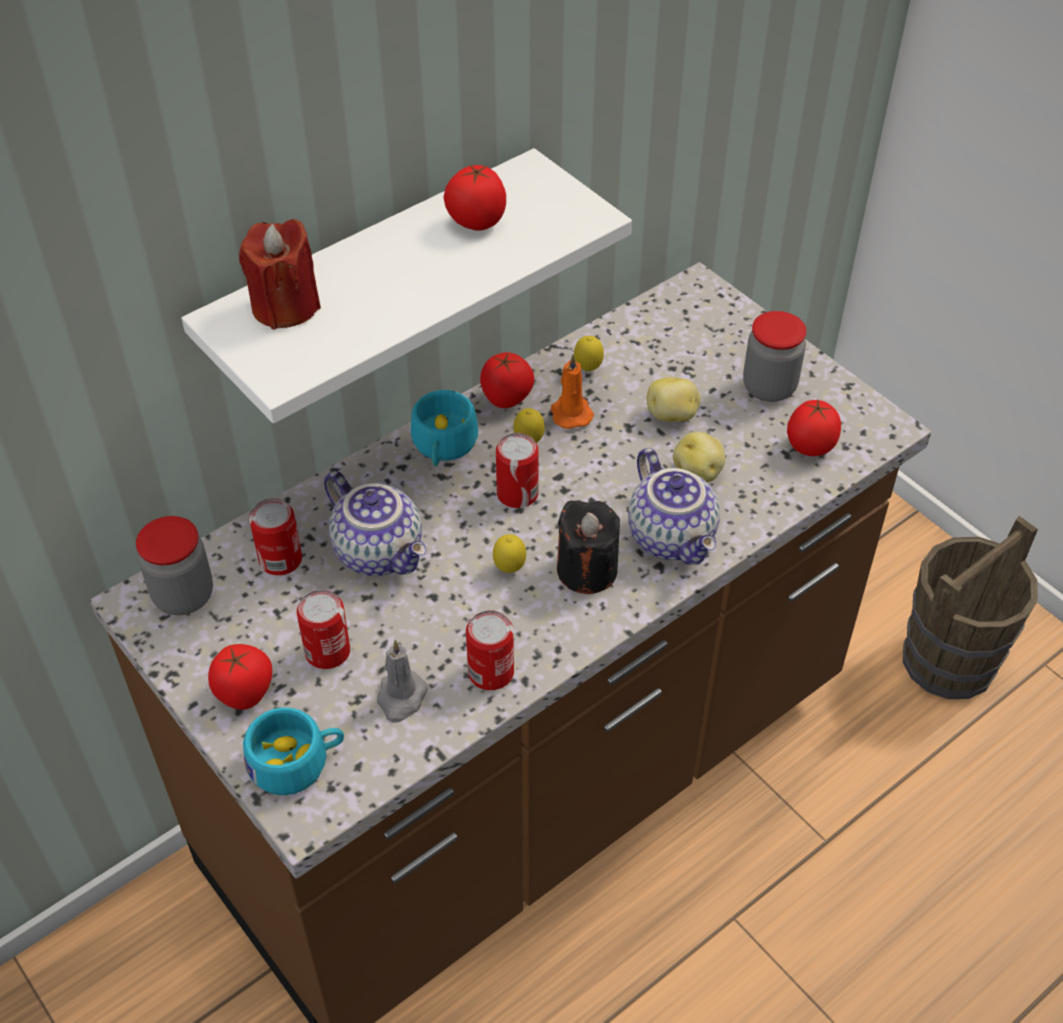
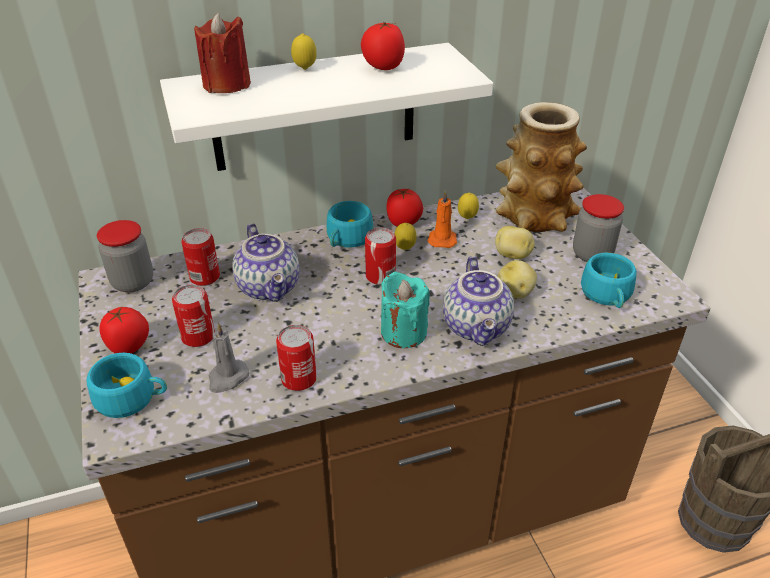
camera: 20 degrees right, 10 degrees down
(509, 569) = (349, 318): lemon -> lemon (305, 69)
(587, 570) = (403, 332): black candle -> turquoise candle
(674, 342) = (534, 215): none -> vase
(809, 447) = (607, 296): tomato -> turquoise cup

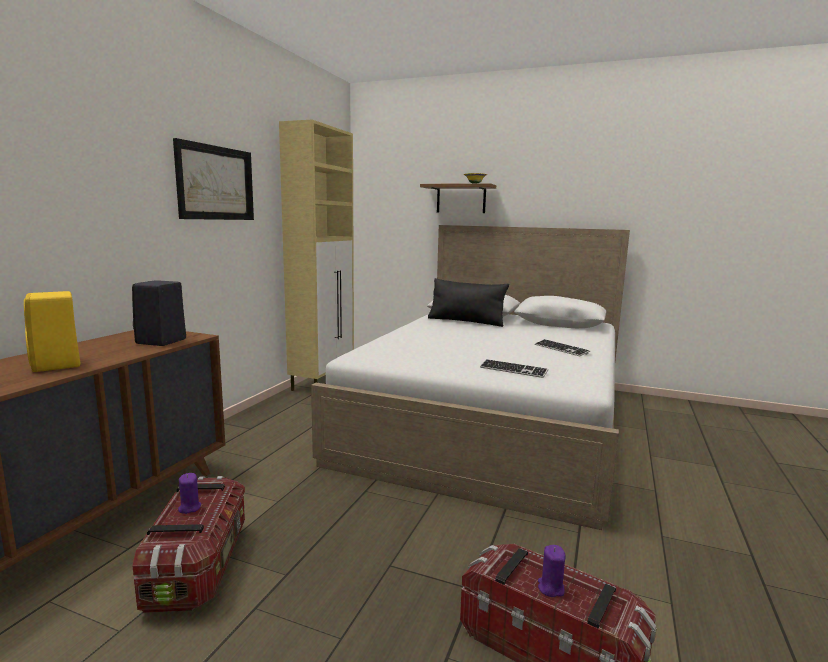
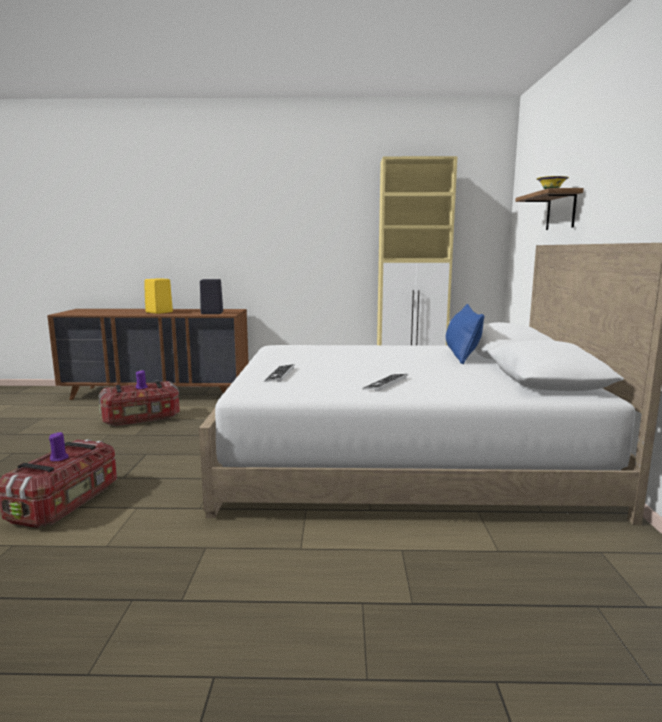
camera: 70 degrees right, 0 degrees up
(215, 183) = (309, 219): picture -> none
(466, 321) = (462, 354): black pillow -> blue pillow

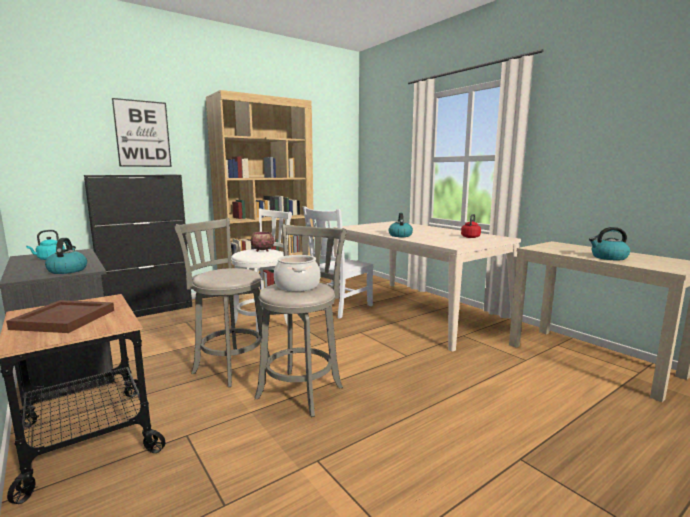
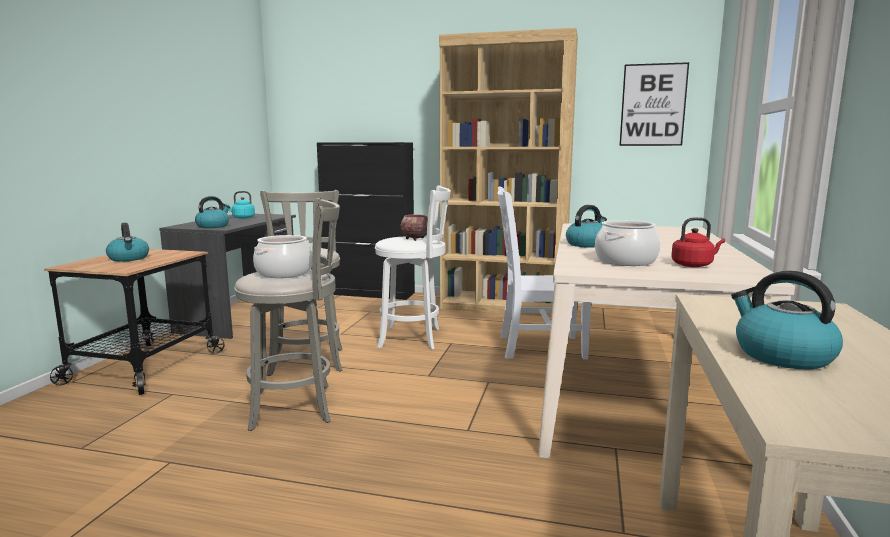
camera: 50 degrees right, 0 degrees up
(64, 319) = (129, 258): brown tray -> kettle
(142, 134) = (384, 97): picture -> picture (653, 105)
(448, 240) = (626, 261): none -> cooking pot

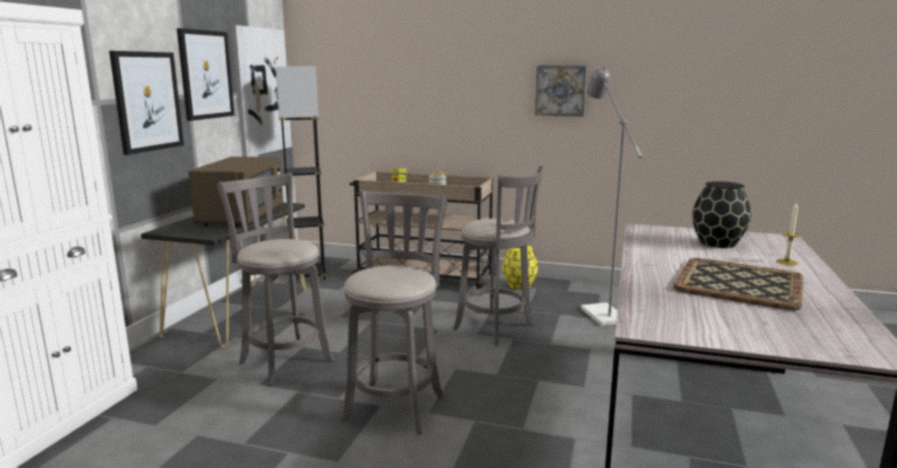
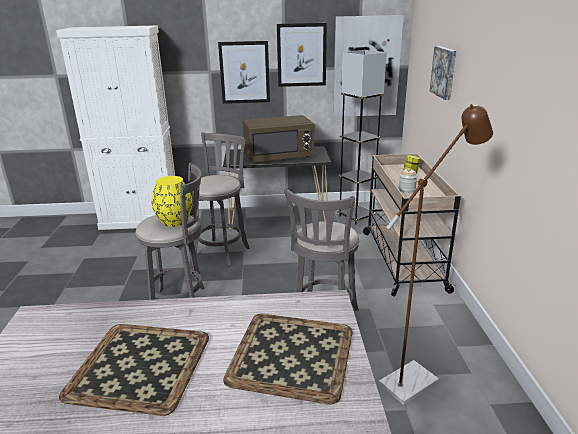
camera: 70 degrees right, 10 degrees up
(519, 286) = (437, 313): yellow vase -> yellow vase (174, 221)
(560, 90) = (524, 120): picture -> picture (444, 72)
(599, 311) = (415, 378): grey floor lamp -> brown floor lamp
(717, 243) = (293, 355): black vase -> tray
(787, 262) = (230, 410): candle -> none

□ □ □ □ □ □ □

Nothing but the lines above, starting at the line that contains "(215, 183) = (309, 219): picture -> none" and ending at the line that contains "(519, 286) = (437, 313): yellow", should be given again, exactly and without the pictures.

(215, 183) = (309, 219): picture -> none
(466, 321) = (462, 354): black pillow -> blue pillow

camera: 50 degrees right, 0 degrees up
(64, 319) = (129, 258): brown tray -> kettle
(142, 134) = (384, 97): picture -> picture (653, 105)
(448, 240) = (626, 261): none -> cooking pot

camera: 70 degrees right, 10 degrees up
(519, 286) = (437, 313): yellow vase -> yellow vase (174, 221)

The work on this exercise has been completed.